Residual malignant and normal plasma cells shortly after high dose melphalan and stem cell transplantation. Highlight of a putative therapeutic window in Multiple Myeloma?

Abstract

Multiple Myeloma (MM) is an incurable malignant plasma cell disorder. We have evaluated the counts of Multiple Myeloma Cells (MMCs) and normal plasma cells (N-PCs), seven days after high-dose melphalan (HDM) and autologous stem transplantation (ASCT). Two third of patients had detectable minimal residual disease (MRD+) (71.7 MMCs/µL) after induction treatment with dexamethasone and proteasome inhibitor. MMC counts were reduced by 92% (P ≤ .05) but not eradicated 7 days after HDM+ASCT. Post-HDM+ASCT MMCs were viable and bathed in a burst of MMC growth factors, linked with post-HDM aplasia. In one third of patients (MRD- patients), MMCs were not detectable after induction treatment and remained undetectable after HDM+ASCT. Major difference between MRD- and MRD+ patients is that N-PC counts were increased 3 fold (P〈.05) by HDM+ASCT in MRD- patients, but were unaffected in MRD+ patients. Possible explanation could be that clearance of MMCs in MRD- patients makes more niches available for N-PCs. Thus, MMCs are not fully eradicated shortly after HDM, are bathed in high concentrations of MMC growth factors in an almost desert BM, are viable in short-term culture, which suggests providing additional therapies shortly after HDM to kill resistant MMCs before full repair of lesions.

Figure 1. CONSORT diagram of patients with previously-untreated multiple myeloma in Montpellier University Hospital, showing number of patients, treatments delivered, and outcome

MRD, minimal residual disease; HDM, high dose melphalan; ASCT, autologous hematopoietic stem cells transplantation; MFC, multiparameter flow cytometry.

Figure 2. Assessment of Multiple Myeloma Cells and Normal Plasma cells in representative patients with Multiple Myeloma before and after high dose melphalan

Using 7 color-multiparameter flow cytometry, multiple myeloma cells (MMCs) and normal plasma cells (N-PCs) were assessed in bone marrow or peripheral blood samples of patients after induction treatment (1 day before high dose melphalan, HDM), 7 days after HDM and autologous hematopoietic stem cell transplantation (ASCT), 3 months after HDM. MMCs and N-PCs were also measured in the thawed stem cell leukapheresis product grafted to the patients. (A) MMC and N-PC evaluation in a representative patient with positive residual disease after induction treatment (MRD⁺). MMCs were identified on the basis of aberrant CD56 expression and monoclonal lambda light chain expression. Data are the dotplots of CD56 and Lambda light chain expressions. MMCs were undetectable 7 days and 3 months after HDM+ASCT in the peripheral blood. (B) Bone marrow cells from one representative MRD⁺ patient out of 3 were harvested 7 days after HDM+ASCT and cultured for 6 days with 2 ng/mL of IL-6. Before culture, bone marrow cells contained CD38^high CD56⁺ MMCs (70% of CD38^high cells) and CD38^highCD56⁻ N-PCs. After a 6-day, the CD38^high CD56⁺ MMCs were viable, being Annexin V⁻ 7AAD⁻. (C) N-PC evaluation and lack of MMCs in a representative patient with negative residual disease after induction treatment. MMCs of this patient aberrantly expressed CD56 and CD200 at diagnosis. After induction treatment, only N-PCs could be detected in the bone marrow, peripheral blood and leukapheresis product.

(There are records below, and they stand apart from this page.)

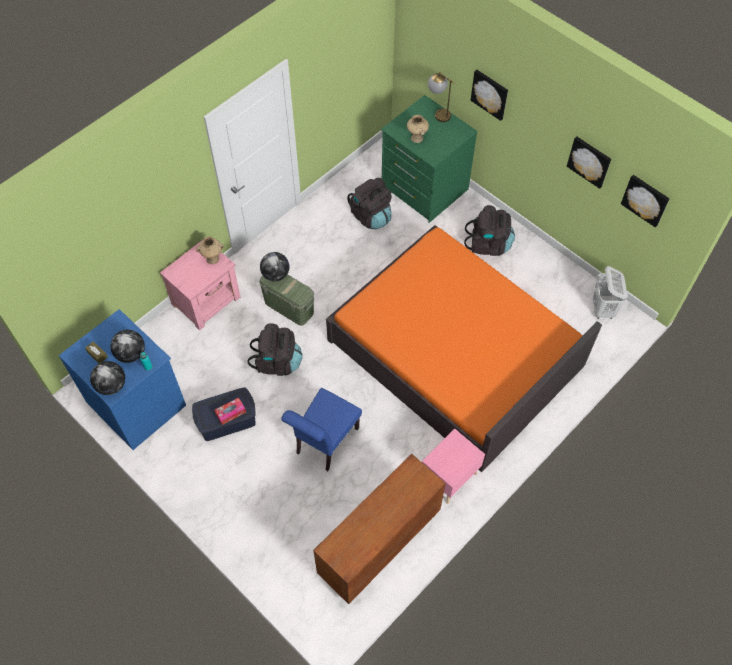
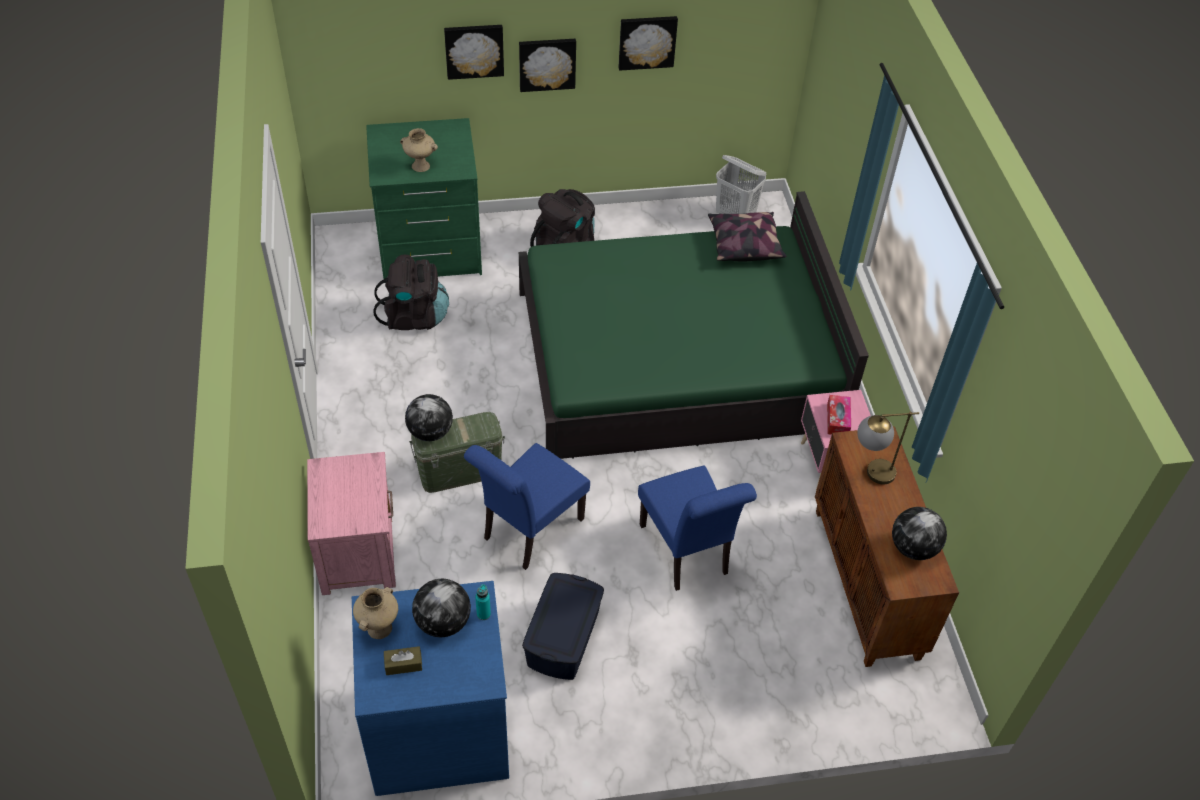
camera: 55 degrees left, 10 degrees down
(112, 385) = (473, 675): globe -> globe (913, 548)
(213, 258) = (350, 469): beige vase -> beige vase (379, 627)
(230, 413) = (576, 611): tissue box -> tissue box (837, 419)
(277, 362) = (528, 531): black backpack -> blue chair
(438, 113) = (406, 130): table lamp -> table lamp (870, 474)
(455, 353) = (677, 361): orange bed -> green bed
(541, 324) = (744, 245): none -> pillow
(645, 200) = (735, 38): picture -> picture (547, 63)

Figure 3. Cell communication proteins in bone marrow plasma before and 7 days after high dose melphalan (HDM) and autologous stem cell transplantation (ASCT)

Paired bone marrow plasmas from 17 patients were collected 1 day before and 7 days after HDM+ASCT (respectively black circles and open circles) and assayed for cell communication proteins using Luminex methodology or ELISA. Data are the concentrations of IL-6, BAFF, CCL2, VEGF, IL-8, IL-15, IL-5, G-CSF, CCL3, CCL5 and IL-12 medullary plasma concentrations measured for each of the 17 patients. Horizontal bars represent the median value. The * indicates that the data before and after HDM are significantly different (P ≤ 0.05) using a paired t-test (when normality test passed) or Wilcoxon signed rank test (when normality test failed).